The Syrian government is “not at all” responsible for the massacre of at least 92 people in the central town of Houla which has sparked an international outcry, foreign ministry spokesman Jihad al- Makdesi told a news conference Sunday.
“We completely deny responsibility for this terrorist massacre against our people,” Makdesi said.
“Women, children and old men were shot dead. This is not the hallmark of the heroic Syrian army,” Foreign Ministry spokesman Jihad Makdesi told reporters in Damascus.
Makdesi said the massacre was carried out by “terrorists” after fighting between rebels and forces loyal to Assad.
“They (rebels) were equipped with mortars and anti-tank missiles, which is a quantitative leap,” he said.
“We have set up a military and legal committee to investigate,” he said. “The results will emerge within days,” he said.
Makdesi said U.N.-Arab League envoy Kofi Annan would arrive in Syria on Monday for fresh talks with senior officials.
Calling for a “return to dialogue and the negotiating table,” the spokesman said: “We want calm and we wish Mr. Annan well.
Meanwhile, Britain said it would haul in Syria’s top diplomat in London following the killings in Houla, the Foreign Office said.
Syria’s charge d’affaires -- their ambassador has been withdrawn -- will meet with one of the top civil servants in the Foreign Office on Monday so Britain can stress its “condemnation” over the incident.
“Following the horrifying massacre of innocent civilians in Houla, the Foreign Secretary, William Hague, has instructed that the Syrian charge d’affaires be summoned to the Foreign and Commonwealth Office,” a statement said.
“On Monday, May 28 he will meet political director Sir Geoffrey Adams who will make clear our condemnation of the Syrian regime’s actions.”
On Saturday Hague said Britain was in urgent talks with allies in the United Nations Security Council and the European Union on forging “a strong international response”.
He said the regime of Syrian President Bashar al-Assad regime “must ensure full and immediate access to Houla and other conflict areas in Syria for the U.N. monitoring team, and cease all military operations in full compliance with joint special envoy Kofi Annan’s six-point plan”.
In an unusual move, British newspapers printed graphic images of some of the dead children in Houla.
The Mail on Sunday said it did so to illustrate the depth of revulsion that might lead to United Nations intervention.
The Independent on Sunday said it did so to convey the full horror of the defenseless victims.
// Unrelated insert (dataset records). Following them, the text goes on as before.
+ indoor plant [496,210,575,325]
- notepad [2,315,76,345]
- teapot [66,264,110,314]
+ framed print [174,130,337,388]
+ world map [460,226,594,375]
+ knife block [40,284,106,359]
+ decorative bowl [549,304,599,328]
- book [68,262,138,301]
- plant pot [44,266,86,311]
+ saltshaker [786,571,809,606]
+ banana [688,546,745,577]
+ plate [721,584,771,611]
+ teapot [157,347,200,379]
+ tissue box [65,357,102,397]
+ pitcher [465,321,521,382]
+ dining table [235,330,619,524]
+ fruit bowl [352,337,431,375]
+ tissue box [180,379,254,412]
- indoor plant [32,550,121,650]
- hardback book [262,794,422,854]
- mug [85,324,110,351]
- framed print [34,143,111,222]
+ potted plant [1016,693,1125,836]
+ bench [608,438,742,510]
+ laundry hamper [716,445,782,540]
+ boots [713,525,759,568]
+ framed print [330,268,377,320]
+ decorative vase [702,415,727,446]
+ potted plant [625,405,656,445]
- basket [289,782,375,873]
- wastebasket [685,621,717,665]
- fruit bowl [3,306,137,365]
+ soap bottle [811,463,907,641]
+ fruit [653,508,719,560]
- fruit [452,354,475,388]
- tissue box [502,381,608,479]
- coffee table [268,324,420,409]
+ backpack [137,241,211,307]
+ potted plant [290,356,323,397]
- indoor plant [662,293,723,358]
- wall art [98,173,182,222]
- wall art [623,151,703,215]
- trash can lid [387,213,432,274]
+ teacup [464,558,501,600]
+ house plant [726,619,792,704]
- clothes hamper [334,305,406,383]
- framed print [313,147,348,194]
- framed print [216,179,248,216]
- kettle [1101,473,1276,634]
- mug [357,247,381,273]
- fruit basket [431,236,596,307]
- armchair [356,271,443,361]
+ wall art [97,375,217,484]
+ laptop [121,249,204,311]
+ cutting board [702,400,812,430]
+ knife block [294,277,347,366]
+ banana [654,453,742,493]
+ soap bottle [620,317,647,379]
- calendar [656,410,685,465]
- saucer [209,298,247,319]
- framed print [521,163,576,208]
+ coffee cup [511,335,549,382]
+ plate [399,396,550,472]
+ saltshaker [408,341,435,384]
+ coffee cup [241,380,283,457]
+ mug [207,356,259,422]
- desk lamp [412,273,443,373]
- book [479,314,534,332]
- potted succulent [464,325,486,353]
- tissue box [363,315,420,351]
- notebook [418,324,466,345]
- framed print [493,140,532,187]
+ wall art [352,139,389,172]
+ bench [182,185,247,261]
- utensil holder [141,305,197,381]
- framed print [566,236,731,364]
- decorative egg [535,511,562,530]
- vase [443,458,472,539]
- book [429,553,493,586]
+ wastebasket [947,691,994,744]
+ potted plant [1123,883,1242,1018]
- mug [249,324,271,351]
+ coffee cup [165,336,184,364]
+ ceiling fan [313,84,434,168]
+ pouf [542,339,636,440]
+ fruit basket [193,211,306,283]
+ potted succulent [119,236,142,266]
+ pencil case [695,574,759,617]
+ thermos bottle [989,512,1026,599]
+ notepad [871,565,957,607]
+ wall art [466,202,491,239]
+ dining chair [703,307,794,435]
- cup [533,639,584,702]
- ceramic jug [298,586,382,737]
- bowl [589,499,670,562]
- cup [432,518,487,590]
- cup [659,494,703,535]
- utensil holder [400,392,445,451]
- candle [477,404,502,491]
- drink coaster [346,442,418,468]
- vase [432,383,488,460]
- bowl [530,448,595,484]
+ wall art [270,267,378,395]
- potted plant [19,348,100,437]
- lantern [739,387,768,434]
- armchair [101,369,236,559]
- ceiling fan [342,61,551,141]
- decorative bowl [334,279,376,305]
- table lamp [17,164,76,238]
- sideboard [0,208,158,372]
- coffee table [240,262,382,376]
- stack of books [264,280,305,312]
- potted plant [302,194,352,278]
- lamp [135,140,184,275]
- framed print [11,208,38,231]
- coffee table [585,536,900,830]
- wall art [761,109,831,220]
It asked in a front page editorial: “The world looks the other way. Will you?
“Will the sickening fate of these innocent children make you very, very angry?”
Houla is a cluster of Sunni Muslim villages 20 kilometers (12 miles) north of the city of Homs, a center of the uprising against Assad’s rule.
The area is near a region inhabited by members of Assad’s minority Alawite sect that has been acting as a hub for pro-Assad militiamen, activists say.
Opposition activists in Homs said the killing started when Syrian troops and militiamen loyal to Assad, known as shabbiha, stationed at roadblocks that surround Houla, fired heavy machineguns at a demonstration in the area on Friday, killing five people.
Free Syrian Army rebels responded by attacking two roadblocks manned by Assad’s loyalists, the activists said.
Houla then came under an intense artillery barrage that killed about 15 villagers. Members of the shabbiha militia then entered Houla from the nearby Alawite villages and killed scores of men, women and children by hacking them or shooting them at close range, the activists said.
Meanwhile, more than 13,000 people have been killed in Syria since an anti-regime revolt broke out in March last year, Rami Abdel Rahman of the Syrian Observatory for Human Rights told AFP on Sunday.
“In total, 13,004 people were killed,” Abdel Rahman said, adding that 9,183 of them were civilians. Another 3,072 were regime troops, and 749 were army defectors, he added.